(Exercise objective)
Find how many lines of the records below contain the word "planes" and write that number by itself.

[[ The input open ]]

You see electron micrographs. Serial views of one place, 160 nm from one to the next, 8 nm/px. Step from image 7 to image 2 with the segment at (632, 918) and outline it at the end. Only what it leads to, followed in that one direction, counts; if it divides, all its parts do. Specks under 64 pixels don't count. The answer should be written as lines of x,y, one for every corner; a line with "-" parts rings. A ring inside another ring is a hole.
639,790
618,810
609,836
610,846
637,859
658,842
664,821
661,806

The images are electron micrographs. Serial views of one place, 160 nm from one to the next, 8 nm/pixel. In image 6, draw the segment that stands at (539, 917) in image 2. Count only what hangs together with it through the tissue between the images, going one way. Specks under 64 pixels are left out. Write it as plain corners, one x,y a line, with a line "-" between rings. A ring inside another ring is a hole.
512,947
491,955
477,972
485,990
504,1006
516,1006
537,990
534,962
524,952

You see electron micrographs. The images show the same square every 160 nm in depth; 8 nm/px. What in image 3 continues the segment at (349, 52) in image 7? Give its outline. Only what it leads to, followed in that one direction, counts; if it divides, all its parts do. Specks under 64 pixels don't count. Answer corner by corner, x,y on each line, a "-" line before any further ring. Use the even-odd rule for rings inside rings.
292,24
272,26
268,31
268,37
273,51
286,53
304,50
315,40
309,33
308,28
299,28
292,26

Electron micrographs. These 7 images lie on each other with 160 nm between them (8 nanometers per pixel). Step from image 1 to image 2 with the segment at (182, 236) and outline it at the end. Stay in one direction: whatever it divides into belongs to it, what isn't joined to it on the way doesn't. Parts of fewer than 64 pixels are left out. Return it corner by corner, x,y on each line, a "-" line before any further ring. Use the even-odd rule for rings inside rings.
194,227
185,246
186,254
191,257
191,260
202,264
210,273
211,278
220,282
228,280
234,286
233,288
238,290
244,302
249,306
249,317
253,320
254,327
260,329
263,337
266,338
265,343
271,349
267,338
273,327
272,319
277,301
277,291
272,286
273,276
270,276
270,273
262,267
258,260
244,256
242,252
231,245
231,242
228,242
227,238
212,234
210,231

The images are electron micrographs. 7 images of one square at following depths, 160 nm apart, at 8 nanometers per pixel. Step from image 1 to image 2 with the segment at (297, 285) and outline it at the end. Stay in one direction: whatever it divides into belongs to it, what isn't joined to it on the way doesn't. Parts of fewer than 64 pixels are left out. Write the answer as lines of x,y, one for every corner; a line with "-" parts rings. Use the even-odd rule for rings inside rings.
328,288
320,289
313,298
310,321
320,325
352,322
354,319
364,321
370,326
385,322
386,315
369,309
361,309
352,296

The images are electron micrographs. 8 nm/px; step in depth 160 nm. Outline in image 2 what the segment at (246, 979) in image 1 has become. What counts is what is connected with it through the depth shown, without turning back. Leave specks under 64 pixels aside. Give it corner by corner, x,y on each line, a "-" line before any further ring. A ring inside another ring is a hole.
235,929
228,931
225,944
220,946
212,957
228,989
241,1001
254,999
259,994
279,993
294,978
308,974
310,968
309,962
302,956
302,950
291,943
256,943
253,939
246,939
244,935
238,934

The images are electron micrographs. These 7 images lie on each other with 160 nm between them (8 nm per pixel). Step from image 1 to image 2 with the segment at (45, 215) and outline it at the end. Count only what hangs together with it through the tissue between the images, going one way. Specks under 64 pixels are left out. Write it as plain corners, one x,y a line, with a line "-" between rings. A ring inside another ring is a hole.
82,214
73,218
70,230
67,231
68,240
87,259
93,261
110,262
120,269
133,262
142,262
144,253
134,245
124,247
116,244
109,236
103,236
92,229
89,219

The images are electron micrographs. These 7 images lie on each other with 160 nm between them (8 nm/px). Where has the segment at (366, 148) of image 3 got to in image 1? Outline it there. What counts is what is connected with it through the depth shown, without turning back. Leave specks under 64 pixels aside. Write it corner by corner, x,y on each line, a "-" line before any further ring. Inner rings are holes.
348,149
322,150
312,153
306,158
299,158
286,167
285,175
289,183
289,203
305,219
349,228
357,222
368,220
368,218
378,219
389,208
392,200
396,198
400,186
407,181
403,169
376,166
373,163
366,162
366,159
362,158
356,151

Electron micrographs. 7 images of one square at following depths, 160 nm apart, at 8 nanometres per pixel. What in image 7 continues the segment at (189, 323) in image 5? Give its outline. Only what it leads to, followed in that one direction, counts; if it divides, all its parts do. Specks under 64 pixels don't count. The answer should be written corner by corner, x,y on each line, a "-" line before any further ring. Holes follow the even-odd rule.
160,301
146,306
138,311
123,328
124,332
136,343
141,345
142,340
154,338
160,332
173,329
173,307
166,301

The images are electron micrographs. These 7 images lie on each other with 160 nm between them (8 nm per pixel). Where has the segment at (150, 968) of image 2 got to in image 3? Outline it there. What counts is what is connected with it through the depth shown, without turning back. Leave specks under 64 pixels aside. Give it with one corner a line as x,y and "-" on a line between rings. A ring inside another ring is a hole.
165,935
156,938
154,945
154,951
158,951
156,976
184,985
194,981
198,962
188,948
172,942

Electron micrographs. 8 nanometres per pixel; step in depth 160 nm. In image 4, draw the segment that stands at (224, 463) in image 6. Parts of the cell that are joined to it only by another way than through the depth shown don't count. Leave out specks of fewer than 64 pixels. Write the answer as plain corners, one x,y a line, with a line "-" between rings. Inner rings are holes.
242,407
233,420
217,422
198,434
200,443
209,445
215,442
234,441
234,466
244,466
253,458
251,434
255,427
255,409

[[ The input closed ]]
[[ The input open ]]

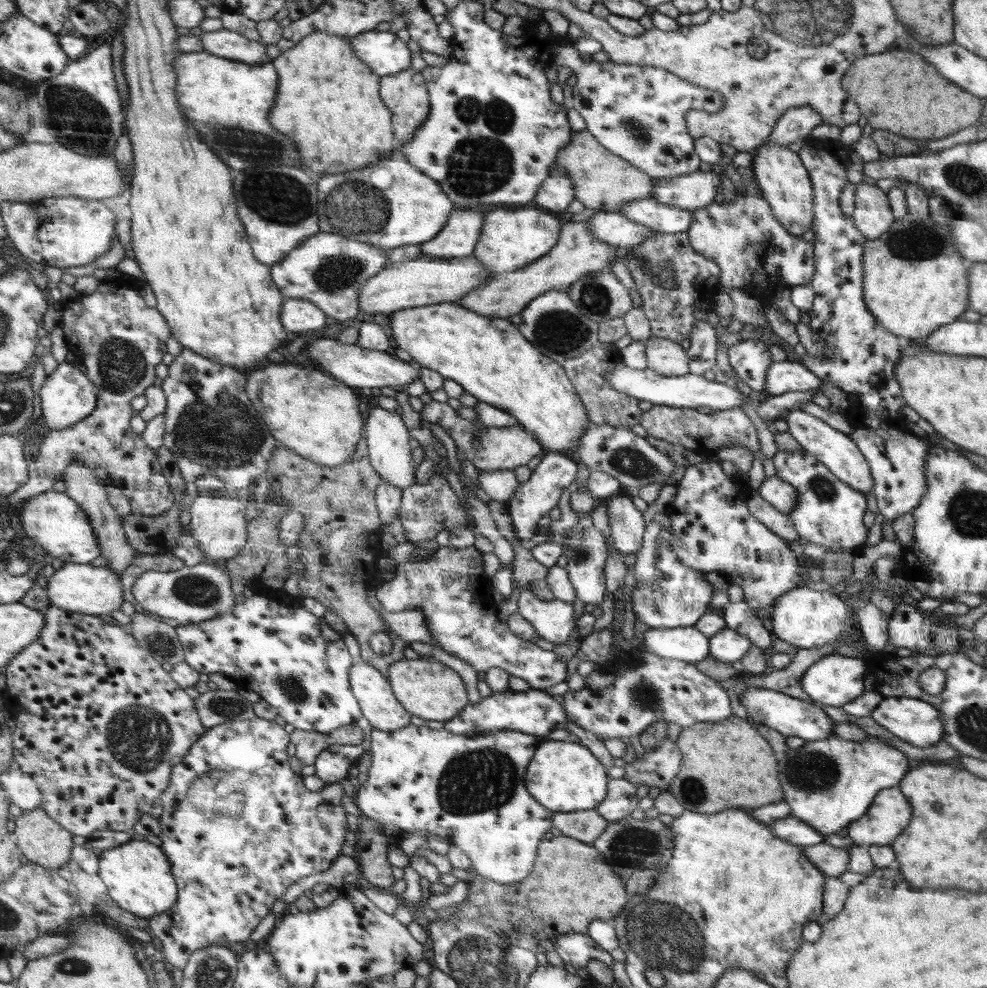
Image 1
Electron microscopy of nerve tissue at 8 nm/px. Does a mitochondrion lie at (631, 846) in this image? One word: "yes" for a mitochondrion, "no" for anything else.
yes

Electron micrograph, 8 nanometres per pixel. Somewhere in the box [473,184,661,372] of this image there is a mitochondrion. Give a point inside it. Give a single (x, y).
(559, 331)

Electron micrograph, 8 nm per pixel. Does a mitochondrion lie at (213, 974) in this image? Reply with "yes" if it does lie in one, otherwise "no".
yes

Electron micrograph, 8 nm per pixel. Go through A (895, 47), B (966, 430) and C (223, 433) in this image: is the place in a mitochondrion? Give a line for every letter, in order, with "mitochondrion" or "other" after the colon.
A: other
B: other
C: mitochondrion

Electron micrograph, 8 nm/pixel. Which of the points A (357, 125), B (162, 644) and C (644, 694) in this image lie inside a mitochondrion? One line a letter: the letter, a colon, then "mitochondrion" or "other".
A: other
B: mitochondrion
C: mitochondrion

[[ The input closed ]]
[[ The input open ]]

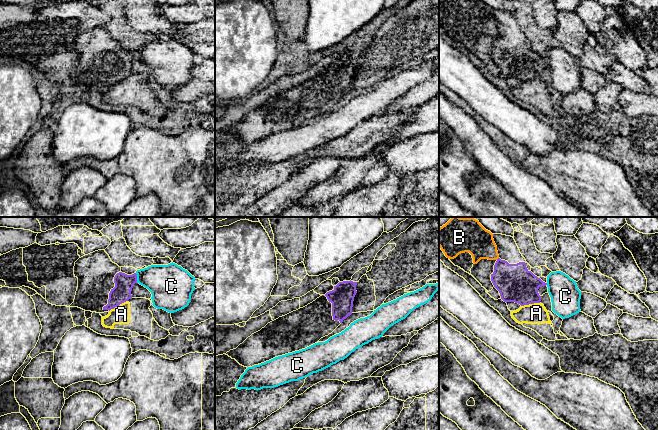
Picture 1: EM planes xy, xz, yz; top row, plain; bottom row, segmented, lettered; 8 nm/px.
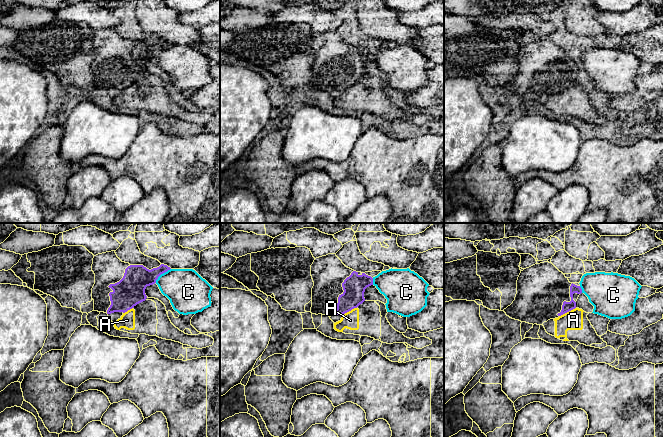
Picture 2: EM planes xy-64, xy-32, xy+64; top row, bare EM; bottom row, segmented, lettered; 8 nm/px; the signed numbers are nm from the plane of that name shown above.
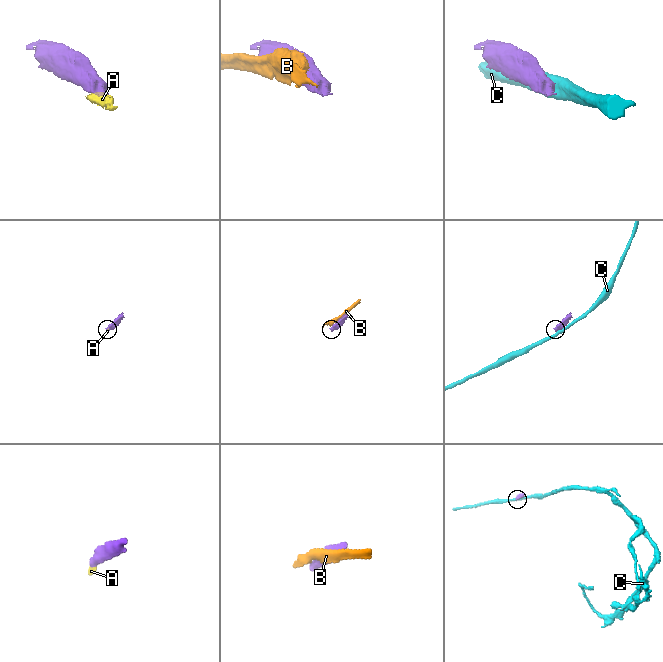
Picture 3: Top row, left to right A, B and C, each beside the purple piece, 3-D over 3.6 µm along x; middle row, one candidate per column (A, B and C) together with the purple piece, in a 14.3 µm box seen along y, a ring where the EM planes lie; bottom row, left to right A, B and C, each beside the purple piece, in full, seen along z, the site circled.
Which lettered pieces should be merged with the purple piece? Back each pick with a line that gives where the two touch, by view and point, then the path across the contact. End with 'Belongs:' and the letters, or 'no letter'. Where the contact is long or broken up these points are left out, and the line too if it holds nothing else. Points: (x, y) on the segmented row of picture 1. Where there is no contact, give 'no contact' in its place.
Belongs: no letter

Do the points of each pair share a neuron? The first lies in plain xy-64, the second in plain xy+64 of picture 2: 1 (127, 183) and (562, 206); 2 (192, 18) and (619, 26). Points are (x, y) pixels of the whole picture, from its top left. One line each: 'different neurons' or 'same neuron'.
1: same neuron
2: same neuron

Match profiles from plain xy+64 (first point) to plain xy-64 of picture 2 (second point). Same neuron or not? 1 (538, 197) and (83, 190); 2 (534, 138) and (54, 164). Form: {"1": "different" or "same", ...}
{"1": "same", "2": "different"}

[[ The input closed ]]

(Expected answer)
3